Huge buildings that overwhelm city streets, out of balance developments that force too much building on too little a site, canyon-ize of city streets, high-rise in the wrong place, buildings with hundreds of apartments that are 15 feet from the freeway, buildings with hundreds of tiny apartments. Tighten and toughen our zoning code, reject inappropriate development agreements, say no often, lay out clear standards and make the scale and balance of our city an overriding concern.
• The sputtering economy and the rise in pension contribution costs have forced some cities to file for bankruptcy. Santa Monica is doing better than most, but if nothing is done to trim costs, deficits will become reality. What’s your plan for controlling public employee pension costs?

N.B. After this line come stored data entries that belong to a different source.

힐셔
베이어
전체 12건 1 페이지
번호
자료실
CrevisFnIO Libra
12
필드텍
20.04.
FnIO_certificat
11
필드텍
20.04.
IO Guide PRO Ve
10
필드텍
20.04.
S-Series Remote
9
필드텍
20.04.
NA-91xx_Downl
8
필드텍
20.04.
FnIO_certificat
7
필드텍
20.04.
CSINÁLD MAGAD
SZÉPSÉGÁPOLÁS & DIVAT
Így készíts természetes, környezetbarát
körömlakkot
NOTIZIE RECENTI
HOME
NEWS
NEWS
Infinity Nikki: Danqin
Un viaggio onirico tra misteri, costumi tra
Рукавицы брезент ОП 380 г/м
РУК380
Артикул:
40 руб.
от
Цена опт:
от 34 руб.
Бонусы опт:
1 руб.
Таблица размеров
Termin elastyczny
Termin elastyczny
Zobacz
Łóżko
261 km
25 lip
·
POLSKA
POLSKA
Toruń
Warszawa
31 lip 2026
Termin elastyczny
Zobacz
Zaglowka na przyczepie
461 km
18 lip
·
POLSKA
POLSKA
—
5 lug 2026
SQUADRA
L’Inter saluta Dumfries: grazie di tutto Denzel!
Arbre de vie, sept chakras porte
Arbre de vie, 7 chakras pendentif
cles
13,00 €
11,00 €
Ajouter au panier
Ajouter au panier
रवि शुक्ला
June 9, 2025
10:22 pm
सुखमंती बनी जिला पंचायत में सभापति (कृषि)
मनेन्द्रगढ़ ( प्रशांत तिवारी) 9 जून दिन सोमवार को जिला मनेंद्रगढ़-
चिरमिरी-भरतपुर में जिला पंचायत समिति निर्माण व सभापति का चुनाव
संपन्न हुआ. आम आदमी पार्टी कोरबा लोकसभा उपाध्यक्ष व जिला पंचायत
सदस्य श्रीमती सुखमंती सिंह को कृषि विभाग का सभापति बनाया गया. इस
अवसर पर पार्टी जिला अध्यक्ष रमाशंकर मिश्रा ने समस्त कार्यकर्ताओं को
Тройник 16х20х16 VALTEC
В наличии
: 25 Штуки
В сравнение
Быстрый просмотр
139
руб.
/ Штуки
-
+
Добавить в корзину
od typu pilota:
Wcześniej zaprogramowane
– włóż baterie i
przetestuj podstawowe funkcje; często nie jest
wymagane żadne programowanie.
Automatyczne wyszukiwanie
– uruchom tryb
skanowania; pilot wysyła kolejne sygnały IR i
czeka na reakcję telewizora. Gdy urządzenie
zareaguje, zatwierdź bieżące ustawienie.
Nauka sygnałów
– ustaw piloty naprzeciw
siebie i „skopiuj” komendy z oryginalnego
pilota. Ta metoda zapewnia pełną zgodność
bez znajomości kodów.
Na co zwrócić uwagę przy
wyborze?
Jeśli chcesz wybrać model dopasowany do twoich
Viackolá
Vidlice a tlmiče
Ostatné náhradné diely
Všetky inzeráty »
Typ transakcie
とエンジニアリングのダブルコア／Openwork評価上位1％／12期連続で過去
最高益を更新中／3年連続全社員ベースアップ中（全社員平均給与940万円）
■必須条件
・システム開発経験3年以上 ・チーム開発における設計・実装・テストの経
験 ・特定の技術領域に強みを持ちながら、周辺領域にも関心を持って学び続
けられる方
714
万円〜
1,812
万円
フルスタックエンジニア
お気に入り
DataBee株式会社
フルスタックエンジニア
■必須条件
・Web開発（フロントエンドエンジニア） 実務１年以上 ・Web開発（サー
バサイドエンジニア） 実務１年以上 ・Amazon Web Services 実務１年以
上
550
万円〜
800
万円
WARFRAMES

We need to restrain the number in City Hall, make changes to the way we do business and constrain the cost of running the city by rearranging staffing, becoming more flexible in customer service, use technology to solve residents’ needs. It’s clearly bureaucracy, not service, you want to cut. It’s the staff numbers that create the overall issue.
• How do you get across town during rush hour? Any tips or shortcuts?
I ride my bike. Everyone should.
• What should City Hall’s role be when it comes to the creation of affordable housing?
City Hall needs to be leading. The state removing redevelopment agencies means less housing. Our new strategy will be based around city budget dollars, forming a foundation and partnership for major pension plan investment and thus a sizable opportunity for new housing. The same approach will be used for workforce accommodation.